La remise symbolique privilégiée

Pour contourner cette difficulté, le rapport Savoy-Sarr suggère une modification du code du patrimoine en y introduisant un article qui stipulerait que des restitutions d’objets africains transférés pendant la période coloniale française pourraient être prévues dans le cadre d’un « accord bilatéral de coopération culturelle » entre « l’État français et un État africain ». Et d’après le texte, pour que le processus puisse s’enclencher, il faudrait qu’« une demande émane des pays africains concernés, grâce à l’inventaire » qui leur sera envoyé, avant « une remise solennelle », hautement symbolique, des listes des biens spoliés.

La procédure engagée par la France dans le cadre de la restitution prochaine d’œuvres d’art à l’Afrique est saluée par plusieurs pays africains, dont le Bénin qui avait contribué à lancer le dossier avec sa demande concernant les statues royales du Palais d’Abomey. Cotonou s’est notamment félicitée que « la France soit allée au bout du processus, entérinant une vision nouvelle entre elle et ses anciennes colonies ». « Nous ne sommes pas dans une démarche de réclamation brutale » mais « dans un processus d’accompagnement », a indiqué Ousmane Aledji, chargé de mission du président Patrice Talon pour les projets culturels et touristiques.

Pour l'heure, il faut faire remarquer que certains experts qui préconisaient une politique de prêts longs et renouvelables des œuvres, éventuellement sous le contrôle de l’Unesco, estiment que le changement du code du patrimoine pourrait ouvrir une boîte de Pandore parce que des conservateurs en France pourront dénoncer les surenchères idéologiques sur la colonisation.

En Belgique, Guido Gryseels, le directeur général du musée de l’Afrique de Tervuren, l’ancien musée royal de l’Afrique centrale fondé au 19e siècle par Léopold II pour offrir aux Belges une vitrine des « bienfaits » de la présence belge au Congo, au Rwanda et au Burundi, a dit être d’accord à la restitution symbolique d’œuvres d’art. « Je suis favorable à un renforcement des capacités des musées africains, et à une discussion sur des prêts à long terme et des expositions itinérantes. En premier lieu, les musées européens doivent digitaliser leurs inventaires et les mettre à disposition de musées africains », a-t-il déclaré.
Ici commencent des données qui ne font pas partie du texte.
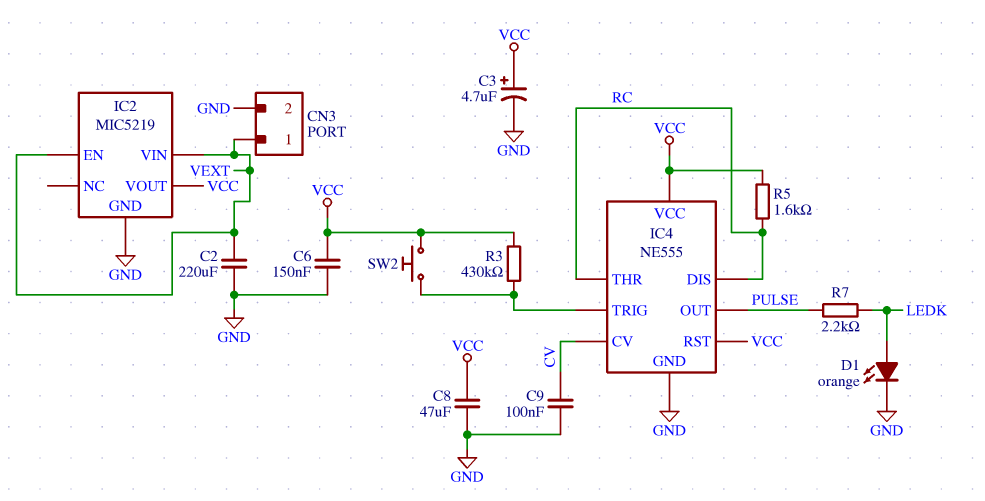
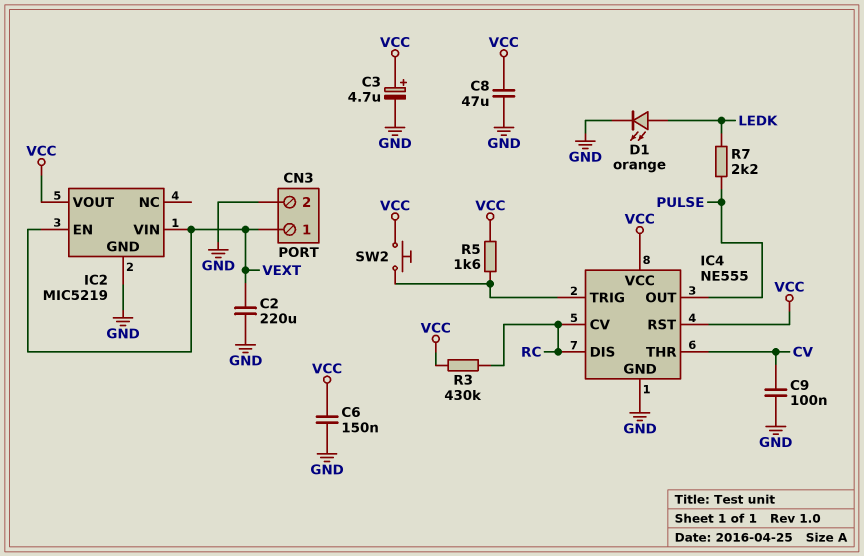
IC4 pin CV: CV -> RC
IC4 pin THR: RC -> CV
R3: 430k (IC4/TRIG, VCC) -> 430k (RC, VCC)
R5: 1.6k (RC, VCC) -> 1.6k (IC4/TRIG, VCC)

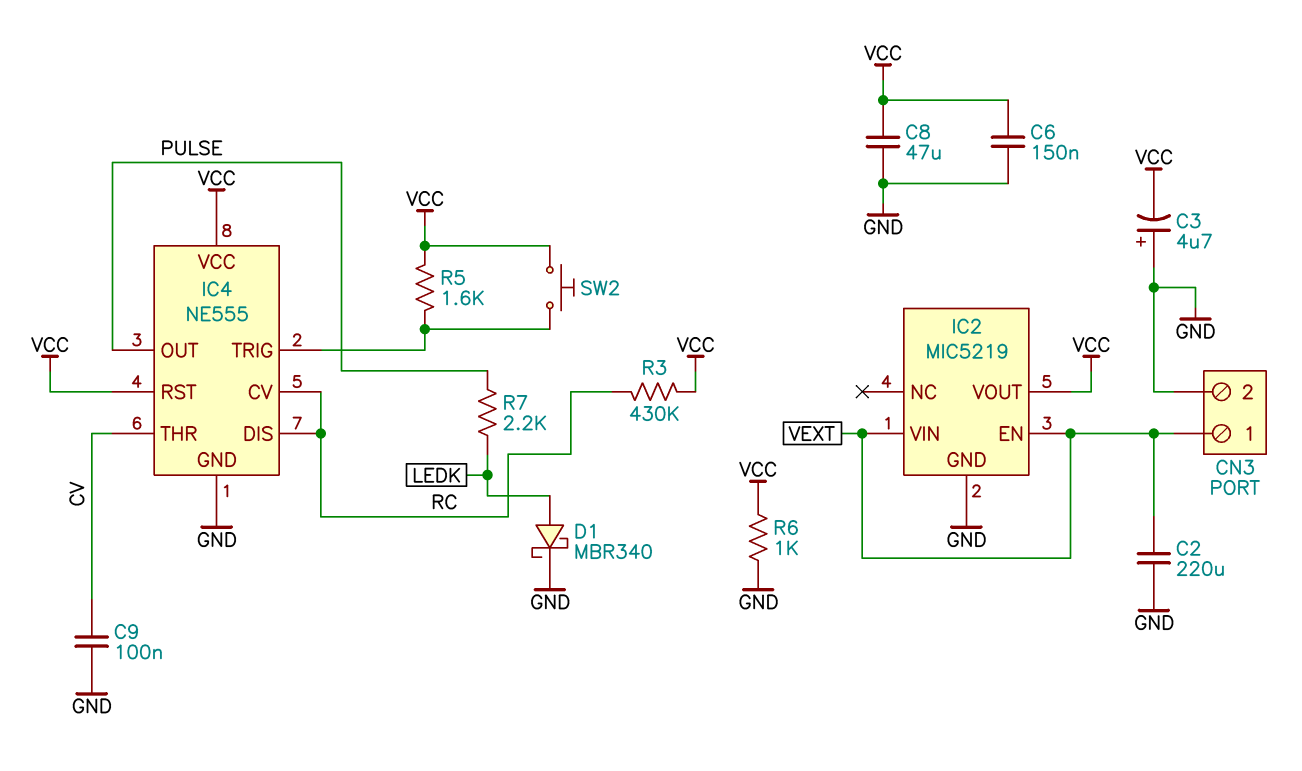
C3: 4.7uF (plus VCC, minus GND) -> 4.7uF (plus GND, minus VCC)
D1: LED orange (A LEDK, K GND) -> schottky MBR340 (A LEDK, K GND)
R6: none -> 1k (GND, VCC)

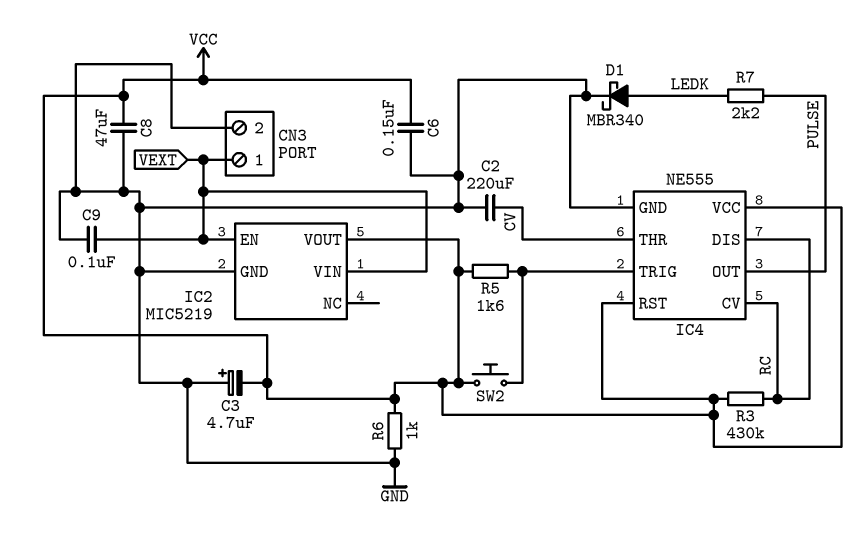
C2: 220uF (GND, VEXT) -> 220uF (CV, GND)
C9: 100nF (CV, GND) -> 100nF (GND, VEXT)

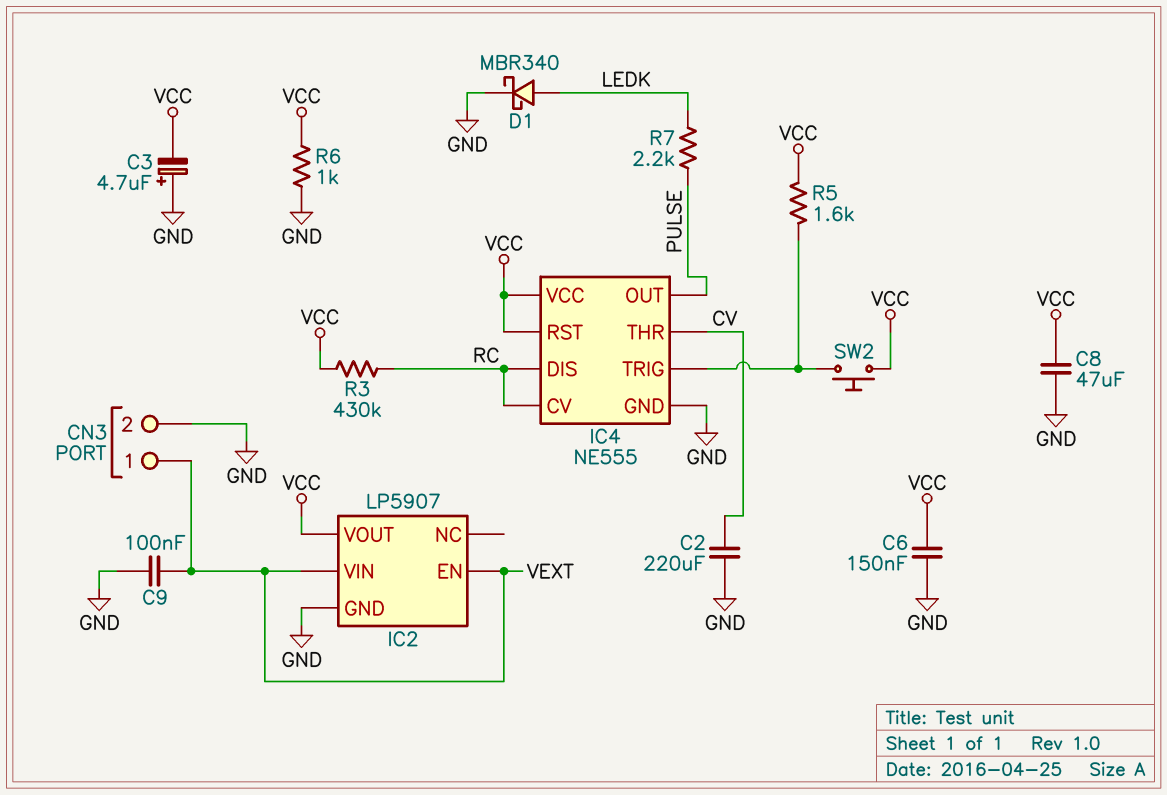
IC2: MIC5219 -> LP5907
Les débats vont actuellement bon train dans les anciennes puissances coloniales. C’est le cas du Royaume-Uni mais aussi de l’Allemagne, dont l’empire colonial s’est étalé de 1884 à la fin de la Première Guerre mondiale. Berlin réfléchit depuis plusieurs années aux œuvres d’art issues de ses anciennes possessions comme le Cameroun et la Namibie. Au Royaume-Uni où le British Museum détient une importante collection de bronzes du royaume du Bénin pillée par l’armée britannique en 1897, et dont le Nigeria réclame le retour, le musée s’est également dit ouvert à l’idée de les renvoyer dans leur pays d’origine, mais seulement sous forme de prêt. Quant au leader de l’opposition travailliste, Jeremy Corbyn, il a promis de rendre les œuvres d’art volées à leurs pays d’origine s’il devenait Premier ministre.